Good morning, Sanjay.
(BEGIN VIDEO CLIP)
DR. SANJAY GUPTA, CNN CHIEF MEDICAL CORRESPONDNET: Brianna, this week the CDC reported the number of Lyme disease cases is, in fact, ten times higher than they reported before. I'm going to explain why so many people think traditional medicine may be failing them in this case.
Also, the school year is here. Now, people can't wait (ph) schools to teach the way kids really learned.
We've got all that and much more, 7:30 Eastern.
(END VIDEO CLIP)
KEILAR: If you're looking for last-minute Labor Day get away, you are not alone. According to AAA more people are planning to travel than in year's past.
WATSON: It's going to be busy out there and Alison Kosik joins us live.
Alison, what can travelers expect this weekend?
ALISON KOSIK, CNN BUSINESS CORRESPONDENT: Well, first of all, Labor Day weekend is the last blast of summer for many people to get out there and sneak in the last vacation. Kind of bittersweet because we know that once Labor Day hits, here comes the cold weather. So in the last vacation that people are going to take, it's going to be more crowded from the roads to the skies -- 34 million people are expected to travel for the Labor Day weekend.
You want to break it down: on the roads, 29 million people are expected to take the roads to get their destination. Almost 3 million people are expected to fly. You're not going to be alone.
Take a lot of patient with you because it's going to be crowded. Why is this? Why are we seeing more people travel this Labor Day weekend as opposed to last year?
Well, believe it or not, housing prices have a lot to do with it because when you think about what makes you feel wealthy, what makes you feel rich, what your house is worth has a lot to do with it because that's your biggest asset.
Also, what your portfolio looks like. Although the market has been down for the last week for the year, it's up quite a bit.

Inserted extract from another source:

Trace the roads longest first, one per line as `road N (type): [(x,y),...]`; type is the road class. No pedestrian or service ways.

So, you're seeing home prices improve, you're seeing confidence return to people ever slightly, and people are feeling more comfortable about being able to afford this extra trip for the Labor Day weekend. KEILAR: Well, that's certainly good news. I imagine a lot of people are still being very careful about what you're spending. So should you drive or fly?
KOSIK: It depends on how far you're going to go. Many people are going to stay close to home. And the good news is, is that gas prices -- although they are still at this high level, they're at $3.53 a gallon, they're actually down almost 3 percent compared to last year around this time.

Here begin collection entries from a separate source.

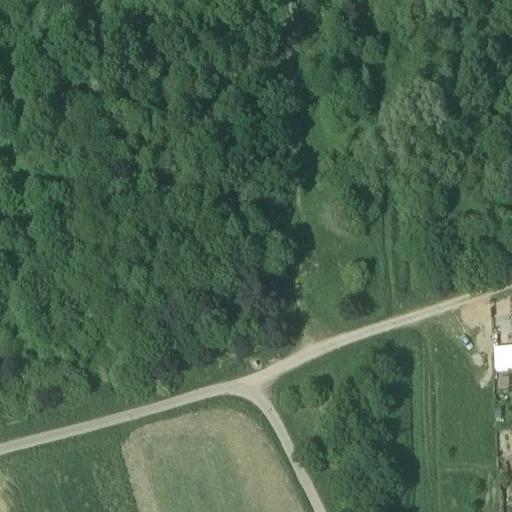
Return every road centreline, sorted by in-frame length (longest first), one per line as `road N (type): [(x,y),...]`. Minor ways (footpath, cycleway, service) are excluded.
road 1 (residential): [(243,391),(211,391),(0,450)]
road 2 (track): [(391,323),(335,342),(243,391)]
road 3 (unknown): [(322,511),(270,411),(243,391)]
road 4 (track): [(511,278),(391,323)]
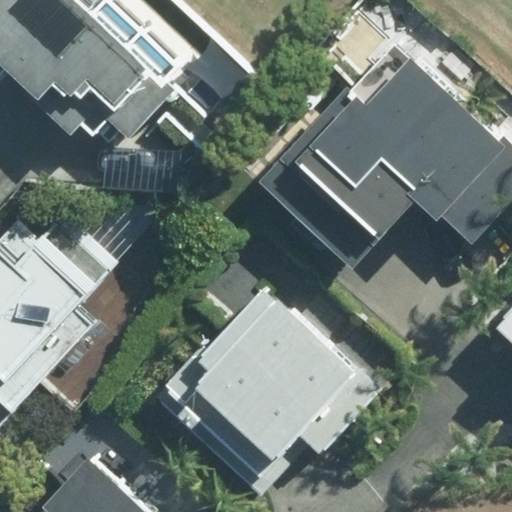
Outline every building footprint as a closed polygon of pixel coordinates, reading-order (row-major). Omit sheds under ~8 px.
[(188,52),(129,0),(0,0),(0,9),(78,79),(96,59),(117,77),(126,66),(153,91),(188,52)] [(511,137),(511,105),(436,39),(339,149),(416,216),(454,173),(469,186),(511,137)] [(34,210),(0,245),(0,391),(137,248),(81,195),(51,226),(34,210)] [(282,265),(170,385),(264,472),(317,415),(339,435),(397,372),(282,265)] [(197,511),(112,435),(41,511),(197,511)]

As far as being able to maybe score some deals, keep in mind that as we get closer to the Labor Day weekend, which is right around the corner, those deals with going to diminish because more and more people are going to procrastinate and book those deals. Also, you're going to see, especially with the airlines, what they wind up doing is kind of tricky. If they see they have empty seats already on the flights they are going, they'll cut the flights to try to fill those empty seats, and, of course, you're not going to be able to get the discounts.
But also, one other thing to keep in mind, many people are going to actually leave on their labor day vacation August 30th and then come back on September 2nd. So, if you're looking to book a flight, the trick may be not to book on those days, or the heavier travel days. You may be able to get a better discount.
WATSON: Alison Kosik, thanks for those travel tips. So are you going to get one last blast of the beach? No, you've got a work trip coming up, huh?
KEILAR: Sweden and Russia, I'm not complaining but it's not beach time. I'd like to get a tan --
WATSON: On Air Force One?
KEILAR: Maybe not. Maybe on a different plane, unfortunately.
But we're going to see you back here at the top of the hour, 8:00 Eastern for another hour of NEW DAY SUNDAY.
WATSON: But, first, Lyme disease under the microscope. "SANJAY GUPTA, M.D." starts right now.